* Recorded data *
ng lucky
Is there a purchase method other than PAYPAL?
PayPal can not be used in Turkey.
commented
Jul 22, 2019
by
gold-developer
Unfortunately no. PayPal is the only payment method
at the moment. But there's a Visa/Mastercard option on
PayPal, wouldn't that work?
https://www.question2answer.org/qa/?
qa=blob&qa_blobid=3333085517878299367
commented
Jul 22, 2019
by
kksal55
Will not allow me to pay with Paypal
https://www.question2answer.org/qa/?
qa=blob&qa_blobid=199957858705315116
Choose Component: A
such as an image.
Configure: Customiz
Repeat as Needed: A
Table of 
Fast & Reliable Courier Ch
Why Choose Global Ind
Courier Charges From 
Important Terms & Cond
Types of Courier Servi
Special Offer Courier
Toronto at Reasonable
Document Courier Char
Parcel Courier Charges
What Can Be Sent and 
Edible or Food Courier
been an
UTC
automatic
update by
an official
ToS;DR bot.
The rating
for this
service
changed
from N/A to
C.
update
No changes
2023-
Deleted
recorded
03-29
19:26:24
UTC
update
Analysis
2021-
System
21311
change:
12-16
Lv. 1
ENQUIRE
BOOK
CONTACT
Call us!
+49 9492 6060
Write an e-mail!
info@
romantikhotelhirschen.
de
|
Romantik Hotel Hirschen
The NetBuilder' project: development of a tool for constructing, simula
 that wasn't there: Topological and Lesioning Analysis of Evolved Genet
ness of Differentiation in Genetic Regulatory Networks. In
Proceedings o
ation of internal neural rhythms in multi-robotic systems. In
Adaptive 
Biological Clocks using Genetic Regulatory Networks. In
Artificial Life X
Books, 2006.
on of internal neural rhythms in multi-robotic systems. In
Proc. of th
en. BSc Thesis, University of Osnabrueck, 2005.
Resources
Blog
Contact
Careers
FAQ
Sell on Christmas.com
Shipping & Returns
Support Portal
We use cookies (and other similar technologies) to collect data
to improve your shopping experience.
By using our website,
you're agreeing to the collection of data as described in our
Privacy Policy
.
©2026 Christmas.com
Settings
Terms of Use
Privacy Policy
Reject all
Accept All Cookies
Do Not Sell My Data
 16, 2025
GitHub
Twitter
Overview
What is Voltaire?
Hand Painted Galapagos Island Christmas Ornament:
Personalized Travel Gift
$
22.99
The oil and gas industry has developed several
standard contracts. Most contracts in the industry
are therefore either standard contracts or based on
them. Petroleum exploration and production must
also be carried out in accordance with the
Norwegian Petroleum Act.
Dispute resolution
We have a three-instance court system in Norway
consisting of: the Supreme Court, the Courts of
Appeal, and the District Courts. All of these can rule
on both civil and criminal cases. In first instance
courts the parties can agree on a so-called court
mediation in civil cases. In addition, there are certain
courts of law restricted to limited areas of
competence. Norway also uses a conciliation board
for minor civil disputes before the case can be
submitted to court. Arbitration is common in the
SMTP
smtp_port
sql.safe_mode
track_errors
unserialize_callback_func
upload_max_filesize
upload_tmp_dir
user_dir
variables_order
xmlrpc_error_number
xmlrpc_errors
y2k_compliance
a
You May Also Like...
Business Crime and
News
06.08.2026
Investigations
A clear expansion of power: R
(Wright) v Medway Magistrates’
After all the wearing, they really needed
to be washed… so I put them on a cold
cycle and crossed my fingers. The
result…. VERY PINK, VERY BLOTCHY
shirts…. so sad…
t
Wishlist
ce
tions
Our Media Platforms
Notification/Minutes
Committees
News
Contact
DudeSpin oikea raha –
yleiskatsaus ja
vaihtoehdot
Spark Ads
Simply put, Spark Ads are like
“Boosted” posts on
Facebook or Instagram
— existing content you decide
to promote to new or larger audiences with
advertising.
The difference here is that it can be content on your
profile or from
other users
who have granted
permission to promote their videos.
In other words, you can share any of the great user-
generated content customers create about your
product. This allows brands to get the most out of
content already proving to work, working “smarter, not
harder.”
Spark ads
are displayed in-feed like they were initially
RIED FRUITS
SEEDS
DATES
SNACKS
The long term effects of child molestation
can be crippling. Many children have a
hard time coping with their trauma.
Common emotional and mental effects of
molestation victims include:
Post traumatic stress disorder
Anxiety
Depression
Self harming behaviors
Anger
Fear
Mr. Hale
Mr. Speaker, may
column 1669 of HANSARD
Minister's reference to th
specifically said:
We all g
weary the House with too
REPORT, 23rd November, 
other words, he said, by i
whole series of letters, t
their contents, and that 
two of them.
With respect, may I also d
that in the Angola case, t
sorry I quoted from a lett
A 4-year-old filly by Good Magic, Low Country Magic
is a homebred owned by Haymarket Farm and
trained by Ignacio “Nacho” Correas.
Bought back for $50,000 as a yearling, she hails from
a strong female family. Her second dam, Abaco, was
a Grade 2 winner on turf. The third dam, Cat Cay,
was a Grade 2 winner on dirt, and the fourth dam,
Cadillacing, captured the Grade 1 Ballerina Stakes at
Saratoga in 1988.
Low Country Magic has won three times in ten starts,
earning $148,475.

* Try it *
Copy every line of text in the rows above word for word, keeping the original order and line breaks.

* Exercise response *
ng lucky
Is there a purchase method other than PAYPAL?
PayPal can not be used in Turkey.
commented
Jul 22, 2019
by
gold-developer
Unfortunately no. PayPal is the only payment method
at the moment. But there's a Visa/Mastercard option on
PayPal, wouldn't that work?
https://www.question2answer.org/qa/?
qa=blob&qa_blobid=3333085517878299367
commented
Jul 22, 2019
by
kksal55
Will not allow me to pay with Paypal
https://www.question2answer.org/qa/?
qa=blob&qa_blobid=199957858705315116
Choose Component: A
such as an image.
Configure: Customiz
Repeat as Needed: A
Table of 
Fast & Reliable Courier Ch
Why Choose Global Ind
Courier Charges From 
Important Terms & Cond
Types of Courier Servi
Special Offer Courier
Toronto at Reasonable
Document Courier Char
Parcel Courier Charges
What Can Be Sent and 
Edible or Food Courier
been an
UTC
automatic
update by
an official
ToS;DR bot.
The rating
for this
service
changed
from N/A to
C.
update
No changes
2023-
Deleted
recorded
03-29
19:26:24
UTC
update
Analysis
2021-
System
21311
change:
12-16
Lv. 1
ENQUIRE
BOOK
CONTACT
Call us!
+49 9492 6060
Write an e-mail!
info@
romantikhotelhirschen.
de
|
Romantik Hotel Hirschen
The NetBuilder' project: development of a tool for constructing, simula
 that wasn't there: Topological and Lesioning Analysis of Evolved Genet
ness of Differentiation in Genetic Regulatory Networks. In
Proceedings o
ation of internal neural rhythms in multi-robotic systems. In
Adaptive 
Biological Clocks using Genetic Regulatory Networks. In
Artificial Life X
Books, 2006.
on of internal neural rhythms in multi-robotic systems. In
Proc. of th
en. BSc Thesis, University of Osnabrueck, 2005.
Resources
Blog
Contact
Careers
FAQ
Sell on Christmas.com
Shipping & Returns
Support Portal
We use cookies (and other similar technologies) to collect data
to improve your shopping experience.
By using our website,
you're agreeing to the collection of data as described in our
Privacy Policy
.
©2026 Christmas.com
Settings
Terms of Use
Privacy Policy
Reject all
Accept All Cookies
Do Not Sell My Data
 16, 2025
GitHub
Twitter
Overview
What is Voltaire?
Hand Painted Galapagos Island Christmas Ornament:
Personalized Travel Gift
$
22.99
The oil and gas industry has developed several
standard contracts. Most contracts in the industry
are therefore either standard contracts or based on
them. Petroleum exploration and production must
also be carried out in accordance with the
Norwegian Petroleum Act.
Dispute resolution
We have a three-instance court system in Norway
consisting of: the Supreme Court, the Courts of
Appeal, and the District Courts. All of these can rule
on both civil and criminal cases. In first instance
courts the parties can agree on a so-called court
mediation in civil cases. In addition, there are certain
courts of law restricted to limited areas of
competence. Norway also uses a conciliation board
for minor civil disputes before the case can be
submitted to court. Arbitration is common in the
SMTP
smtp_port
sql.safe_mode
track_errors
unserialize_callback_func
upload_max_filesize
upload_tmp_dir
user_dir
variables_order
xmlrpc_error_number
xmlrpc_errors
y2k_compliance
a
You May Also Like...
Business Crime and
News
06.08.2026
Investigations
A clear expansion of power: R
(Wright) v Medway Magistrates’
After all the wearing, they really needed
to be washed… so I put them on a cold
cycle and crossed my fingers. The
result…. VERY PINK, VERY BLOTCHY
shirts…. so sad…
t
Wishlist
ce
tions
Our Media Platforms
Notification/Minutes
Committees
News
Contact
DudeSpin oikea raha –
yleiskatsaus ja
vaihtoehdot
Spark Ads
Simply put, Spark Ads are like
“Boosted” posts on
Facebook or Instagram
— existing content you decide
to promote to new or larger audiences with
advertising.
The difference here is that it can be content on your
profile or from
other users
who have granted
permission to promote their videos.
In other words, you can share any of the great user-
generated content customers create about your
product. This allows brands to get the most out of
content already proving to work, working “smarter, not
harder.”
Spark ads
are displayed in-feed like they were initially
RIED FRUITS
SEEDS
DATES
SNACKS
The long term effects of child molestation
can be crippling. Many children have a
hard time coping with their trauma.
Common emotional and mental effects of
molestation victims include:
Post traumatic stress disorder
Anxiety
Depression
Self harming behaviors
Anger
Fear
Mr. Hale
Mr. Speaker, may
column 1669 of HANSARD
Minister's reference to th
specifically said:
We all g
weary the House with too
REPORT, 23rd November, 
other words, he said, by i
whole series of letters, t
their contents, and that 
two of them.
With respect, may I also d
that in the Angola case, t
sorry I quoted from a lett
A 4-year-old filly by Good Magic, Low Country Magic
is a homebred owned by Haymarket Farm and
trained by Ignacio “Nacho” Correas.
Bought back for $50,000 as a yearling, she hails from
a strong female family. Her second dam, Abaco, was
a Grade 2 winner on turf. The third dam, Cat Cay,
was a Grade 2 winner on dirt, and the fourth dam,
Cadillacing, captured the Grade 1 Ballerina Stakes at
Saratoga in 1988.
Low Country Magic has won three times in ten starts,
earning $148,475.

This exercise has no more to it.